We recently caught up with Eric Siegers, Executive Officer at Timber Merchants Association – TMA. Eric was kind enough to share with us some excellent industry knowledge and tips on how to choose a timber floor. This feature is Part 1 in a 2 Part series of articles that we hope you find helpful.
SEE ALSO: Choosing Timber Flooring Part 2 of 2
Thanks once again for your time Eric.
You’re planning a new home or renovating your existing home and decided that you would prefer a solid natural timber floor. But you believe that it might cost too much, then you should think again! Carpet may appear to be a cheaper option, however, think along the lines that solid, natural timber will last a lifetime, it is also healthier (particularly for people with asthma and similar allergies), much better for the environment and will make a real statement in your home.
Deciding in favour of a solid timber floor is a big investment so you must get it right at the beginning, after all you and yours have to live with it!
So let’s have a look at the range of alternatives available in the hardwood flooring market, these range from a choice of board width (nominal 60, 80 and 130mm), thickness (14, 19mm), colour and grain patterns (depends on the grade selected), whether you want to use it in a high traffic area (kitchen, hallway, family room) or just in a living room or bedroom.
Whilst timber flooring is all hardwood species, some hardwoods are not as hard as others, that’s why you need to think about high traffic areas etc.
There are three (3) distinct grades available to suit individual tastes and room décor.

Assignment 1 →
Answer these questions using the timber flooring article above:
(a) Of which organization is Eric Siegers the Executive Officer?
(b) What nominal board widths does the article list?
(c) How many distinct grades of timber flooring are available?
Assignment 2 → Translate this sentence from the timber flooring article into Spanish: "There are three (3) distinct grades available to suit individual tastes and room décor."
Assignment 3 → Write a continuation of the timber flooring article, picking up right after its final sentence.

Dataset entries →
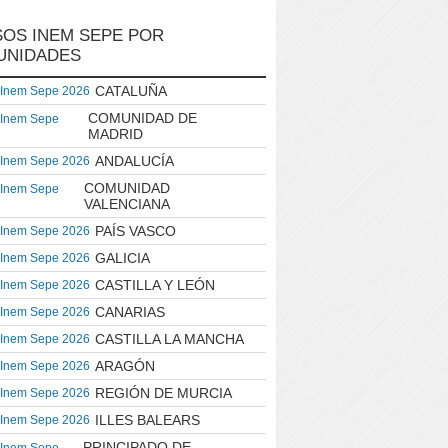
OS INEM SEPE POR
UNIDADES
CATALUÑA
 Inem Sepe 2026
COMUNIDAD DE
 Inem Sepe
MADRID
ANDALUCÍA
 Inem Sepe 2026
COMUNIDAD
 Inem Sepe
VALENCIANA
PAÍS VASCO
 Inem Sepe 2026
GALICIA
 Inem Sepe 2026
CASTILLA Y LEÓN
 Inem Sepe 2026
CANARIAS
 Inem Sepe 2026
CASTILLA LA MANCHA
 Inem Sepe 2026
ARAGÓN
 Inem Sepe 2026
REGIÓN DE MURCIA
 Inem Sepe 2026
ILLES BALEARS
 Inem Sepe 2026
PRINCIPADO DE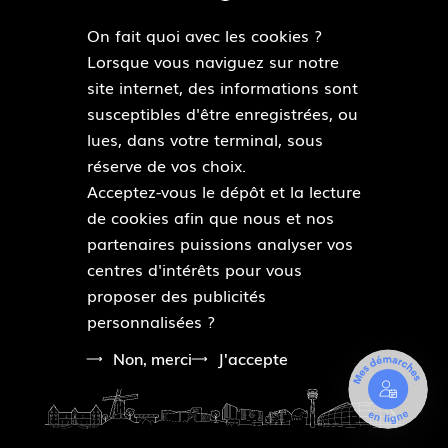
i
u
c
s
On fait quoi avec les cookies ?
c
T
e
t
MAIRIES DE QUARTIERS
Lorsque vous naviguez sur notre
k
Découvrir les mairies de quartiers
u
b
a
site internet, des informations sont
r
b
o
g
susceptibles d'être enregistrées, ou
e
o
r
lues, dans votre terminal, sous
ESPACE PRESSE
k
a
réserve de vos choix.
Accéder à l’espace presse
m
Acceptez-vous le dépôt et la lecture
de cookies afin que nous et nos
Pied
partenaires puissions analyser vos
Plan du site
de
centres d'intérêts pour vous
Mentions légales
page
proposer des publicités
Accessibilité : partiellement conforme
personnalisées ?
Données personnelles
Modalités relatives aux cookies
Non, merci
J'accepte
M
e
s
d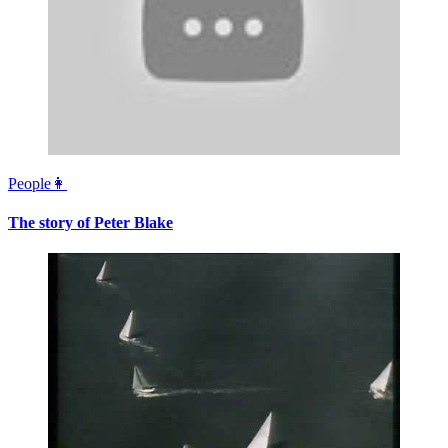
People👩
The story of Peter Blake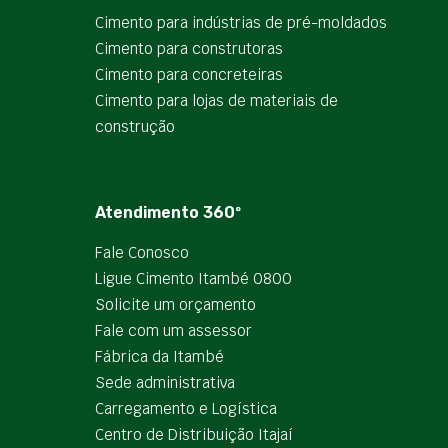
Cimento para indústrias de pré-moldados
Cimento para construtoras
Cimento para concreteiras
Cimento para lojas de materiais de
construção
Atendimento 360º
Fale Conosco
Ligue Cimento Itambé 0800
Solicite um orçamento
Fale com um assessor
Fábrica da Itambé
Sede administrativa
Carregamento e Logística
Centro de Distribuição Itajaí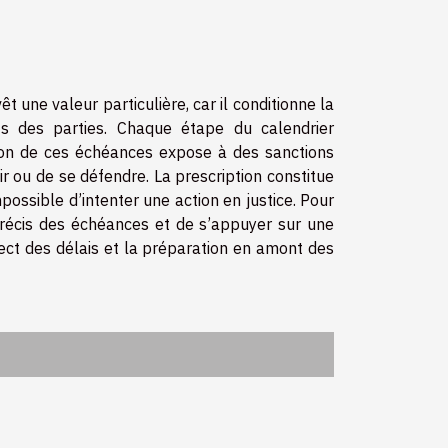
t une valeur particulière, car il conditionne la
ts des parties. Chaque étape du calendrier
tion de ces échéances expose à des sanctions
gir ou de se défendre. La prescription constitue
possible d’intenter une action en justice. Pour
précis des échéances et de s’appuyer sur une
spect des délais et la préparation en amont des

Response area 1 →
(a) The Timber Merchants Association (TMA).
(b) 60, 80 and 130mm.
(c) Three.

Response area 2 → Hay tres (3) grados distintos disponibles para adaptarse a los gustos individuales y a la decoración de la habitación.

Response area 3 →
(2) Standard and;
(3) Feature grades according to Australian Standard AS.2796.2-2006.
Select is usually at the top end of the cost scale, primarily because the production process involves a higher labour content to manually sort out the pieces showing gum veins, knots hobnail (insect markings) etc. (ie. the timber’s ‘natural’ characteristics) and gives mostly straight even grain patterns with the only variation being in the colour.
Standard is graded to allow a small proportion (maybe 20%) of gum veins, knots, hobnail etc. to be included. This grade is probably the most popular as it does include some of the natural characteristics of the hardwood timber to add to the overall appearance.
Feature Grade is graded to include most of the natural characteristics already mentioned, however the grading is again done in accordance with the Standard that governs the size of the gum veins and knots etc. that are allowed.
(Example of the colour gradients available in timber.)
This is essentially a personal and aesthetic choice.
Australian hardwood timber species in solid timber come in a range of colours from light pink to creamy/brown such as Victoria Ash, pale brown Blackbutt and Tasmanian Oak, through slightly darker grey to pale browns like Brush Box, Messmate and Spotted gum to darker brown such as Ironbark.
There’s also some red tones like Sydney Blue Gum and Jarrah and a Victorian species with the title of Wormy Chestnut that is a pale brown with, unusually, many figure grain features.
Species like Brush Box also have a prominent figure grain that is very attractive.
Then you can also look at American Oak which is an imported hardwood with a light tan creamy colour with prominent figure grain patterns and sold in a wider 175mm x 18mm board, becoming quite popular.
Also around are species such as Blackwood with gold/red/brown colouring, Silvertop Ash with pale brown tonings and Brownbarrel in pale brown with paler streaks.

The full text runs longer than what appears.